After hearing what Wilson had done on his own, Rick Rubin enthusiastically agreed to help him complete the project. “When Rick and I started working together, eight of the songs were already recorded, and several of them needed only a little thing here or there,” Wilson recalls. “Some of his prescriptions were really subtle and helpful. On the other hand, several songs that had puzzled me—‘Cry,’ ‘Free Life,’ ‘Come Home Angel’ and a few others—were either re-recorded with Rick or completely revamped with his help.”
When asked about his favorite songs on Free Life, Wilson immediately names “Sugar.” "Writing 'Sugar' was everything I love about songwriting - making something profound and emotionally affecting out of almost nothing," he explains. "That song was the starting point, the song that told me I had to let go of all my assumptions and methods from my bands and do something completely unfamiliar." Opening with mournful and wide-open chords from Wilson's piano and guitarist Bleu's rolling acoustic, the recorded version of the song slowly rises to a glorious bridge.

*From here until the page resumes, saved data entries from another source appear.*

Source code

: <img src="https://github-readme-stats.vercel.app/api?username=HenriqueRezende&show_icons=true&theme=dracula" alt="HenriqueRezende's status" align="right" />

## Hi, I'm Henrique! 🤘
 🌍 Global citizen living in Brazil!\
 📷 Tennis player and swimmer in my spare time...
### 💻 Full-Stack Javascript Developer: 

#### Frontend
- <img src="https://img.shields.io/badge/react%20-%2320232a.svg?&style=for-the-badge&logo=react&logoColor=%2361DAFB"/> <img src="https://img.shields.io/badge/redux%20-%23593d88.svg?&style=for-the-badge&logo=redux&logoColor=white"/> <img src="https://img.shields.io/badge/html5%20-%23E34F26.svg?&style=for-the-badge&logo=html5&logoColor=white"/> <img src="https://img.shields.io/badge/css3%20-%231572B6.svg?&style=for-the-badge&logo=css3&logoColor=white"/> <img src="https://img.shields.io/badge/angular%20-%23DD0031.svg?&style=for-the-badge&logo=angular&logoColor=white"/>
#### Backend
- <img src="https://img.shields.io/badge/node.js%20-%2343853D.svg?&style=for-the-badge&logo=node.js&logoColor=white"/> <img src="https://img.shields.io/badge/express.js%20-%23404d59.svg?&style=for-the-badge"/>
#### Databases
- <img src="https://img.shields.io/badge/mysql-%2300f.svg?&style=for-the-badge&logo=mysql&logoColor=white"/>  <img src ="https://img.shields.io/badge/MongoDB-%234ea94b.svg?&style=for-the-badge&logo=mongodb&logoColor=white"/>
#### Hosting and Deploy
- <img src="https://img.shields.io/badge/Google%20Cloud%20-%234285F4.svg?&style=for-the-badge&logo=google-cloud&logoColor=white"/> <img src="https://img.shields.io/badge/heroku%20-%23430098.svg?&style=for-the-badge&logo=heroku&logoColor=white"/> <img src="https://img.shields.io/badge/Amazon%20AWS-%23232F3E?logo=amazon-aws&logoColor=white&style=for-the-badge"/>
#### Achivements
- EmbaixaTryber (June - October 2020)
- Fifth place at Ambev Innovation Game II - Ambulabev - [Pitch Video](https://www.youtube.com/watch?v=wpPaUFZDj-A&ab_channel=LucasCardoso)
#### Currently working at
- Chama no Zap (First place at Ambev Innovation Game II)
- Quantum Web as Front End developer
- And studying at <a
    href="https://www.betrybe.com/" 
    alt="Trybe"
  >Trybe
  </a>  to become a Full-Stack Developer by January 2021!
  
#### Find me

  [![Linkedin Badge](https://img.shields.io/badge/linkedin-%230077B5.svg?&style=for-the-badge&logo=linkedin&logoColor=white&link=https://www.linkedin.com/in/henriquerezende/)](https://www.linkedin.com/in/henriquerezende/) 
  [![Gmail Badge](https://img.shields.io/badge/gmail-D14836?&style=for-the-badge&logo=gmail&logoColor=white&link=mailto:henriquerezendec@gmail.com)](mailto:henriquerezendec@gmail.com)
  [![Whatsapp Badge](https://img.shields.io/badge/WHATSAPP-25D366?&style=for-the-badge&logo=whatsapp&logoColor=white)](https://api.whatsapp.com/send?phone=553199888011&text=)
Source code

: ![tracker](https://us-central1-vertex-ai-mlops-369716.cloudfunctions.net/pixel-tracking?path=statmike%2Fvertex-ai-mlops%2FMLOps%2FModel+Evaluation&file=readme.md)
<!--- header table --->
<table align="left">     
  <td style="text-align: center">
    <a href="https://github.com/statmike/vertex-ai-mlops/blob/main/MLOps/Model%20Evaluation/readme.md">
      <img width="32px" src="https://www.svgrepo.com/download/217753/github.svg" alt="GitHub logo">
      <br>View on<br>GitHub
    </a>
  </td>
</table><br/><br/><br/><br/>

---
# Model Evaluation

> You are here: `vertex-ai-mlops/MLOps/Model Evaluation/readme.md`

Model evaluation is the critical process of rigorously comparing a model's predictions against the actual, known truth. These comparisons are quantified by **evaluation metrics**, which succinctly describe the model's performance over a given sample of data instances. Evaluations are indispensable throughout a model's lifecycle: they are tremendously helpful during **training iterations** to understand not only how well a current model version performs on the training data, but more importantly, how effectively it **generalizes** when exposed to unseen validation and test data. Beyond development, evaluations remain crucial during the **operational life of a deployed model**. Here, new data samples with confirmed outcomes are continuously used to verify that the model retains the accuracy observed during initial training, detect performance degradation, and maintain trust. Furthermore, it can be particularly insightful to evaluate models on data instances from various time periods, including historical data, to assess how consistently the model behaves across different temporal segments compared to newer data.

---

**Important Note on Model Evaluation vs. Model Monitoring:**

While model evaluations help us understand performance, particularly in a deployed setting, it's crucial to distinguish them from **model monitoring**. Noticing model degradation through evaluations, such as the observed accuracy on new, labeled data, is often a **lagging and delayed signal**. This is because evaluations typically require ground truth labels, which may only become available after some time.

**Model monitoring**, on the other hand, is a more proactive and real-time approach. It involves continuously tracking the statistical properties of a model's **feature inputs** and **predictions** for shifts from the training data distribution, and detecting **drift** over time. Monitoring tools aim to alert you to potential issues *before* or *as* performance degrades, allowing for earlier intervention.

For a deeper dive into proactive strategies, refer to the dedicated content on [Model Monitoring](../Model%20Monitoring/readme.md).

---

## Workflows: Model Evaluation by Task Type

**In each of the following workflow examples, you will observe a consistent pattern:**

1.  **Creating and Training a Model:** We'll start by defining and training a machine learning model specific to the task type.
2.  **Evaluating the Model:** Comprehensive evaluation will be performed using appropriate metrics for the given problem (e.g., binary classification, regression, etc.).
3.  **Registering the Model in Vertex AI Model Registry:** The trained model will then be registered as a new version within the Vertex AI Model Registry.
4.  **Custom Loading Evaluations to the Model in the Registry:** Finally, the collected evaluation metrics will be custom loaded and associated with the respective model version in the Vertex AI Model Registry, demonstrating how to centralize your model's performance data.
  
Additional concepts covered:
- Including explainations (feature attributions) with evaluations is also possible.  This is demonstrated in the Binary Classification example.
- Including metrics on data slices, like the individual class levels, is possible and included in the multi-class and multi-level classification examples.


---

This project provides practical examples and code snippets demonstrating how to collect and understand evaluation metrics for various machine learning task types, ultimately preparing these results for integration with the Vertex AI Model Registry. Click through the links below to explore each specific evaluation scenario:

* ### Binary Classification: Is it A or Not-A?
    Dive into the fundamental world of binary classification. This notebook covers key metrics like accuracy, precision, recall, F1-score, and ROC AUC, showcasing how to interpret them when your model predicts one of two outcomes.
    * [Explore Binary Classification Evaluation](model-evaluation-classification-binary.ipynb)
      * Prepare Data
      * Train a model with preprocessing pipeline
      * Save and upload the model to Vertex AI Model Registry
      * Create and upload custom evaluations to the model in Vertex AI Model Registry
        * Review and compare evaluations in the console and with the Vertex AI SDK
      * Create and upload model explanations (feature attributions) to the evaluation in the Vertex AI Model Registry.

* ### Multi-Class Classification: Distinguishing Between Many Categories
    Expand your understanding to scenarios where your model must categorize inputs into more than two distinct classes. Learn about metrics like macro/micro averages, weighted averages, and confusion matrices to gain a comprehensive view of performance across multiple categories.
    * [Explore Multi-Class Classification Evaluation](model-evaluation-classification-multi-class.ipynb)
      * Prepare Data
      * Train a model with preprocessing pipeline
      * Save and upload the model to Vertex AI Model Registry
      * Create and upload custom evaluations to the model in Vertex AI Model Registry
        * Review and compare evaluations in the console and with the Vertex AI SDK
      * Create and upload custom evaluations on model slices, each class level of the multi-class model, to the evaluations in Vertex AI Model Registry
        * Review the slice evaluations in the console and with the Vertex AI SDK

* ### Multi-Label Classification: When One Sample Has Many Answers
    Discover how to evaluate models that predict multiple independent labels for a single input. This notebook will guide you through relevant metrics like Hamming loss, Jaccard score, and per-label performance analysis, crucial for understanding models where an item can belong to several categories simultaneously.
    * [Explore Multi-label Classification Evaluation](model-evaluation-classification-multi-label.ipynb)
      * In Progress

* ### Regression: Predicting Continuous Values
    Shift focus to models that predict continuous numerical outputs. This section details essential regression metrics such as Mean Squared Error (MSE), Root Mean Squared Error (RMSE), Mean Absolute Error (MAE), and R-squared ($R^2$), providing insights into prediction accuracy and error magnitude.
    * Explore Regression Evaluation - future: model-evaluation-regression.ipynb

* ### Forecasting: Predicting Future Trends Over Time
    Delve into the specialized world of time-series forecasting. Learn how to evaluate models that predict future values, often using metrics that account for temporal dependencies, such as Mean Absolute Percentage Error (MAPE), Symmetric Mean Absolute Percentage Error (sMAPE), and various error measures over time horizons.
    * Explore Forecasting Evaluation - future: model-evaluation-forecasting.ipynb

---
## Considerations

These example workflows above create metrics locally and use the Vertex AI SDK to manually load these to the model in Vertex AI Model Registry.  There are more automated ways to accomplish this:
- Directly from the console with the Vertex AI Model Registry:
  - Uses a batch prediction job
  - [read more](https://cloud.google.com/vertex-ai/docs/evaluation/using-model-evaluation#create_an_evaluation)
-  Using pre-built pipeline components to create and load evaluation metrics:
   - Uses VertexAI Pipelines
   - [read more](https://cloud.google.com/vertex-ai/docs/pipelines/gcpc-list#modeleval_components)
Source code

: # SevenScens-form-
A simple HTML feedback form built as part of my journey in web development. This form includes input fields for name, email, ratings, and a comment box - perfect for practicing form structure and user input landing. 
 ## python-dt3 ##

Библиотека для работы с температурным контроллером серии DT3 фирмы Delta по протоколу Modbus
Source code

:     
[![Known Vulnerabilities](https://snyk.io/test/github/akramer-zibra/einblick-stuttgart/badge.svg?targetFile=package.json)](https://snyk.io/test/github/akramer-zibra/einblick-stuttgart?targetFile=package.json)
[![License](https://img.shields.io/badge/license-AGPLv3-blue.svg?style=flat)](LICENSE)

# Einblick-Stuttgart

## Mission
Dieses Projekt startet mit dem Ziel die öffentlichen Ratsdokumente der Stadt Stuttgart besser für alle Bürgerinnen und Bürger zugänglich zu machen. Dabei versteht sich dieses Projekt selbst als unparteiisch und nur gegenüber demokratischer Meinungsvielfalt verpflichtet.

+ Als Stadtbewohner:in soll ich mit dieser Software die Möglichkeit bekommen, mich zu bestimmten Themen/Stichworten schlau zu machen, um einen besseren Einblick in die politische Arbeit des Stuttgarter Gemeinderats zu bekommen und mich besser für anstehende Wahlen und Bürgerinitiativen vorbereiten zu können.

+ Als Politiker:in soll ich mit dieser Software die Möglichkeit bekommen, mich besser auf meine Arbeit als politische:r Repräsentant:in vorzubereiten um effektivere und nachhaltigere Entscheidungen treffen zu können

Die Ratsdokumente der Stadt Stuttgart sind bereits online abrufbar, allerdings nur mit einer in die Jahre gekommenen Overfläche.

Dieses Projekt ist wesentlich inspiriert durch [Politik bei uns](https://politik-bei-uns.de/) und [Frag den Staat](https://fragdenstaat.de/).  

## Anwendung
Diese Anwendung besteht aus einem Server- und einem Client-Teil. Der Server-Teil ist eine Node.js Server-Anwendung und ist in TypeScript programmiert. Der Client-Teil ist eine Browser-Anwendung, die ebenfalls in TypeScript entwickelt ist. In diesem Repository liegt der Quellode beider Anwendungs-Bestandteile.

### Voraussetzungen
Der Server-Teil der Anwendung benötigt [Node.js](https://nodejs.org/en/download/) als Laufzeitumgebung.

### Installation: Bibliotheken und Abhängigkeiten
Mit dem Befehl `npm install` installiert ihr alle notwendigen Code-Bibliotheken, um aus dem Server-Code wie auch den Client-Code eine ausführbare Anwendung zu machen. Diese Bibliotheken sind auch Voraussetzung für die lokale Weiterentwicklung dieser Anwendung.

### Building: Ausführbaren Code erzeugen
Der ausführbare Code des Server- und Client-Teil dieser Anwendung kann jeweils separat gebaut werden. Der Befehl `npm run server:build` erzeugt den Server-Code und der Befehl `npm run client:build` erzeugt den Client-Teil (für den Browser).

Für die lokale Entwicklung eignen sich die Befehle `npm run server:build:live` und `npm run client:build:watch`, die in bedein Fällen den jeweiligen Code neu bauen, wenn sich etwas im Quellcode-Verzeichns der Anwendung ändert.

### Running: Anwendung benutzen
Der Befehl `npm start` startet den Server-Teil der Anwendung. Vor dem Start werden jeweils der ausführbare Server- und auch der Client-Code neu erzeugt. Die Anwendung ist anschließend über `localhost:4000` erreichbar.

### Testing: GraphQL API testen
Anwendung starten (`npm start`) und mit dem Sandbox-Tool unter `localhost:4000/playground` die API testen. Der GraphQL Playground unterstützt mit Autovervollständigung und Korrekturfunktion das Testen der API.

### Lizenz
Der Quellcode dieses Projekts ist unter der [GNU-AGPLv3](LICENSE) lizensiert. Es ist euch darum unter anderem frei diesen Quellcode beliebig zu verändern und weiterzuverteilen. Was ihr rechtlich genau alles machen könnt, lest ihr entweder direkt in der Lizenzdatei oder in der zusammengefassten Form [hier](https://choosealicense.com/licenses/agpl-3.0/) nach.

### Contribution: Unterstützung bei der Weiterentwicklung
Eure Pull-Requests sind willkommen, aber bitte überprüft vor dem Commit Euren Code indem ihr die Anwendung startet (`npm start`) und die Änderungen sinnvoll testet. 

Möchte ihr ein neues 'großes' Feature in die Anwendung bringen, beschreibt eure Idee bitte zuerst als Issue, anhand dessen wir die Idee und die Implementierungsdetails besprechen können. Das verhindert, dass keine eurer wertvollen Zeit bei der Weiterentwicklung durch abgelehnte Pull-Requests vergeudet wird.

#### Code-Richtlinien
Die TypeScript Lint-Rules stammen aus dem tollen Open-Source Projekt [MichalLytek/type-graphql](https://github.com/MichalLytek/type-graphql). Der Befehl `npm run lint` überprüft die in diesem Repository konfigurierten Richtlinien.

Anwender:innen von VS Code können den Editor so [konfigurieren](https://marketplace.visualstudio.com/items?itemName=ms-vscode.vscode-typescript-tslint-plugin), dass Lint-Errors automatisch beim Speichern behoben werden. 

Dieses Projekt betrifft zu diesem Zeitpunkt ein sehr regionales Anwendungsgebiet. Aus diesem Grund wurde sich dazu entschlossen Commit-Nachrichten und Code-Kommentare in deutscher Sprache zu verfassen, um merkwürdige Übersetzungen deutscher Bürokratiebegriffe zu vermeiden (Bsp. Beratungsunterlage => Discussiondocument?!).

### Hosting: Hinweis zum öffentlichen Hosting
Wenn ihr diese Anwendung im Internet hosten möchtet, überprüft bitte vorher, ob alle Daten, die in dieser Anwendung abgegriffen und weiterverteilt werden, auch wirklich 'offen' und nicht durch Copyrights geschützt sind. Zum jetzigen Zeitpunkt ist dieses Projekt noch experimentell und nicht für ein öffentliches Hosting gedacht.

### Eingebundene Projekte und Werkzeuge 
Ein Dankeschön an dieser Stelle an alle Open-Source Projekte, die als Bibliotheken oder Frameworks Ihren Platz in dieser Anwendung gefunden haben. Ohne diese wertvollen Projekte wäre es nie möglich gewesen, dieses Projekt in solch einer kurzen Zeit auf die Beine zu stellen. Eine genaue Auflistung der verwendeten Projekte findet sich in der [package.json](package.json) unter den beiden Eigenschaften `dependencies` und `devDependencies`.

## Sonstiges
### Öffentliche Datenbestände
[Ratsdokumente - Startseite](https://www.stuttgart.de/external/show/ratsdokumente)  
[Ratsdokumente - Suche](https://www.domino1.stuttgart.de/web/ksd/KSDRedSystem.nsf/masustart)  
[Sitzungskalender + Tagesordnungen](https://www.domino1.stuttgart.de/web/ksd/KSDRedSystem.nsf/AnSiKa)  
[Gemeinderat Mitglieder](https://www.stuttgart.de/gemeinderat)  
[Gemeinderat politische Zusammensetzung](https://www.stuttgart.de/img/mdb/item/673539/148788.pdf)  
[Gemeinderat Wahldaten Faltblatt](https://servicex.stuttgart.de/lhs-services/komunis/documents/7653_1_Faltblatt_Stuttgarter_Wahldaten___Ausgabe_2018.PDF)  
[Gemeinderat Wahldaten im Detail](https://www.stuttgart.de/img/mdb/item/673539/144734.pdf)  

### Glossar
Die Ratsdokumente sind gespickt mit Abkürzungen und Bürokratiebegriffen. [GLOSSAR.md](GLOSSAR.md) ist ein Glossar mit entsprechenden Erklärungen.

The performance defines a loose, intuitively American sound that is somehow not Americana. It's a far cry from the tightly structured pop-rock that Wilson has been known for in the past.
The recording of the song "All Kinds" exemplified the change to an open and unpredictable recording process. "That track happened so fast, I didn't know what hit me. One night, after a long day in the ballroom, I told the remaining three musicians that tomorrow first thing we’d record ‘All Kinds,’ and I sang them the song. Bleu, who’d played guitar that day, got a wild-eyed look and announced that we were going to record the song right now. It was late, but we ran back upstairs and put on our headphones. Ken Chastain, our percussionist, picked up a Fender bass. We did three takes of the song, everyone ran out to their cars and the day was done. I didn’t know that anything special had happened until the next morning when I listened back and discovered we’d nailed the perfect version. And we’d done it with the spontaneous, free methods I’d read about in Shakey.”
While Free Life is in some ways a departure from Wilson’s previous work, it also perpetuates certain of his tendencies—the elevated, chill-inducing melodies, the thoughtful yet straightforward lyrics, the striving for honesty of expression. “I’ve always loved songwriting that sounded like truth,” says Wilson, “like first-person confessions, like confidences whispered in your ear. Even if I’m willing to tinker with reality and my own history, I want the song to feel true.” More than ever before, Wilson has achieved this goal on Free Life, which serves to culminate one stage of his career and initiate the next, as if he were living out the memorable payoff of his song “Closing Time” - “Every new beginning comes from some other beginning’s end.” There’s no doubting the truth of that.